As a 14-year-old football player at Sherman High School, Trenell Walker wanted to use his natural athletic ability to help pull his family out of generational poverty. But a single play on an October night in 1995 forced the athlete to change the route to his goal.
To be the only freshman starter in the varsity football game against Wichita Falls Hershey! It made perfect sense. Trenell Walker had natural athletic ability that was groomed and polished for such a night. No longer would his mother have to work two and three jobs to support his brother Artez and him. All he had to do to make it happen was to keep playing football.
That change started on October 20, 1995, when Walker was playing strong safety in the seventh game of the season.
“I blitzed from my strong safety position to stuff a sweep. The running back reversed field as soon as he receives the pitch, trying to avoid a loss. I made a textbook tackle from behind, hitting the running back, wrapping up and driving him toward the ground. Then my teammate comes from the opposite side to assist with the tackle, launching himself at the falling running back. He missed, striking me on the crown of the helmet and crushing the fourth vertebrae in my neck,” Tranell recalls.

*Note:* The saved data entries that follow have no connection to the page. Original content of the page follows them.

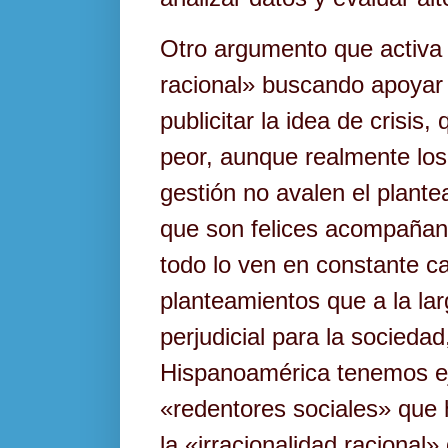
Otro argumento que activa l
racional» buscando apoyar
publicitar la idea de crisis,
peor, aunque realmente los
gestión no avalen el plant
que son felices acompañan
todo lo ven en constante c
planteamientos que a la la
perjudicial para la sociedad
Hispanoamérica tenemos e
«redentores sociales» que
la «irracionalidad racional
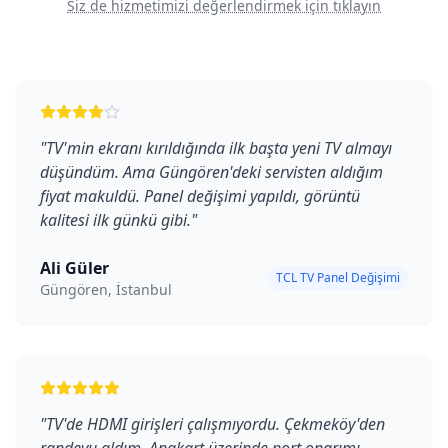
Siz de hizmetimizi değerlendirmek için tıklayın
"
TV'min ekranı kırıldığında ilk başta yeni TV almayı
düşündüm. Ama Güngören'deki servisten aldığım
fiyat makuldü. Panel değişimi yapıldı, görüntü
kalitesi ilk günkü gibi.
"
Ali Güler
TCL TV Panel Değişimi
Güngören, İstanbul
"
TV'de HDMI girişleri çalışmıyordu. Çekmeköy'den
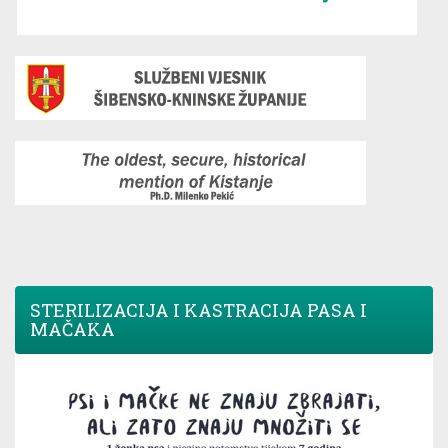
STERILIZACIJA I KASTRACIJA PASA I
MAČAKA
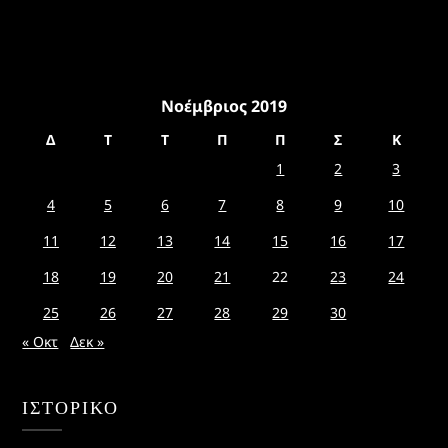
Νοέμβριος 2019
Δ
Τ
Τ
Π
Π
Σ
Κ
1
2
3
4
5
6
7
8
9
10
11
12
13
14
15
16
17
18
19
20
21
22
23
24
25
26
27
28
29
30
« Οκτ
Δεκ »
ΙΣΤΟΡΙΚΌ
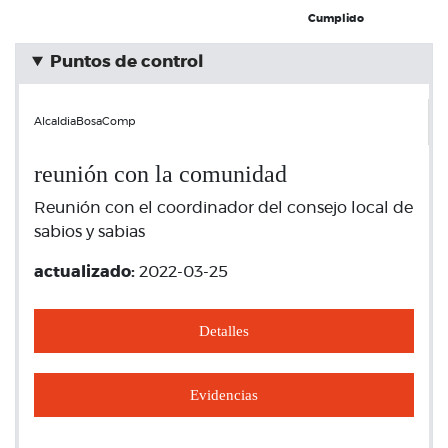
Cumplido
Puntos de control
AlcaldiaBosaComp
reunión con la comunidad
Reunión con el coordinador del consejo local de
sabios y sabias
actualizado:
2022-03-25
Detalles
Evidencias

“I was paralyzed immediately after the hit. I knew something was wrong but didn't recognize the seriousness of it till later. I thought I broke my back. I told the trainers and my brother this. I found out later it was my neck. While on the field, someone asked, 'Can you squeeze my hand?'
“I responded, 'I can't.'
“I didn't know the person was touching me. I only felt a couple of things: my body curling into a fetal position despite being physically on my left side. I was still in the position that I made the tackle. Another interesting feeling happened after I was rolled on my back. My arms and legs felt like they were pointed toward the sky. It felt weird. The ambulance took me quickly to the local hospital.”

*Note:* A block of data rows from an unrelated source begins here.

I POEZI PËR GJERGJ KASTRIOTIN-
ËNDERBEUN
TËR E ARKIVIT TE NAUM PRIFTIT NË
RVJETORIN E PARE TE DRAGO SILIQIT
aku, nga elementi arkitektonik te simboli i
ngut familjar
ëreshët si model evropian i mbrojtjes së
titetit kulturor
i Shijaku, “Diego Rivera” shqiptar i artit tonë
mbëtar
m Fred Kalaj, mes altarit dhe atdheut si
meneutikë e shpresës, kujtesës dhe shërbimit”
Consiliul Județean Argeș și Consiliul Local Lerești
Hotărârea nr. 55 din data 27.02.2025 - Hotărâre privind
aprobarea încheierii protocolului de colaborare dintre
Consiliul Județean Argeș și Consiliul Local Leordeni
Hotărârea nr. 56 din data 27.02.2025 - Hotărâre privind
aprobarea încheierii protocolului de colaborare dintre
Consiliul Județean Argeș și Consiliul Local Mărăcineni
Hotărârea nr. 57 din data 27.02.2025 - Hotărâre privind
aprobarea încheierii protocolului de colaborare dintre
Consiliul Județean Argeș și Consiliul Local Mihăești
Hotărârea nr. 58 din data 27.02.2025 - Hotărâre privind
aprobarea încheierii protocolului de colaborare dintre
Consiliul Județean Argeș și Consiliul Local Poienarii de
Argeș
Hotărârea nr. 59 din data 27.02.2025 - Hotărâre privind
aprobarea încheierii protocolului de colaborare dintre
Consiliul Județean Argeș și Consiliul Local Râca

While in ICU, Trenell's heart stopped three times and his lungs collapsed. Survival was far from sure.
But Trenell did survive, and went on to thrive, but it took time.
The same heart that had stopped three times in ICU was now, he said, filled with sadness, despair, and hopelessness. And some anger. The road ahead looked dark and dismal with no hope of his paralysis ever reversing. He was a quadriplegic.

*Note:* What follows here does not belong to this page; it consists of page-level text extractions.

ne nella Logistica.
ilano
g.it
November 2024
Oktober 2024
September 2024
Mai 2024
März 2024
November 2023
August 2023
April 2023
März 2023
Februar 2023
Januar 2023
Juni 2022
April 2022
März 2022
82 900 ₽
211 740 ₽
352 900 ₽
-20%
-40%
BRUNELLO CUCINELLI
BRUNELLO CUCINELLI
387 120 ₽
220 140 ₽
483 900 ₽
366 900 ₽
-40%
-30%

The words “NEVER EVER” would ring in Walker's head for a long time.
“I lost my value as a man, and I felt worthless. I had put a lot of value in my body, and I'm supposed to be able to fix a car or an appliance. The Bible says, 'Love thy neighbor as thyself.' I had people loving me but I couldn't accept it because I didn't love myself.”
His mother Verna encouraged Trenell to pray, but he was too mad at God. His mother's steadfast and loving care revealed the family's mantra: faith, family, and perseverance. Finally, Trenell got tired of crying himself to sleep each night, so he prayed.
When he did, he felt the Lord saying, “Trenell, you put football before me. With this injury, you will inspire others, that if they put me first and use their mind to the fullest, they can do anything.”
Through tutoring and alternative education, Trenell was able to join his classmates for high school graduation. He crossed the stage in his power wheelchair. With the help of his brother Artez, he was able to attend the University of North Texas and receive a bachelor's degree in rehabilitation. Next, he earned a master's degree, also at UNT, in rehabilitation counseling. Today he is a certified rehabilitation counselor at Angels of Care Pediatric Home Health.
A voice-activated computer enables Trenell to go online, send emails and text messages, and make calls on his cellphone. Although he is paralyzed from the neck down, he's able to read books, use the mouse on the computer, and point & click with a special wand in his mouth.
Trenell has dreamed of having his story in movies. Although he always wanted to be Zig Ziglar's protégé, he was able to achieve the next best thing through Zig Ziglar's son, Tom. Zig Ziglar was a promonent author and motivational speaker
With the help of Tom Ziglar, John Rouse, and Andy Costa, Trenell is able to tell his story in a documentary called “Walker Beyond Limits.” The 25-minute film can be viewed for free at http://www.walkerbeyondlimits.com.
As Trenell says, “There's no dream without a team,” and quotes Zig Ziglar, “If you find a turtle on the fence post, he didn't get there by himself.”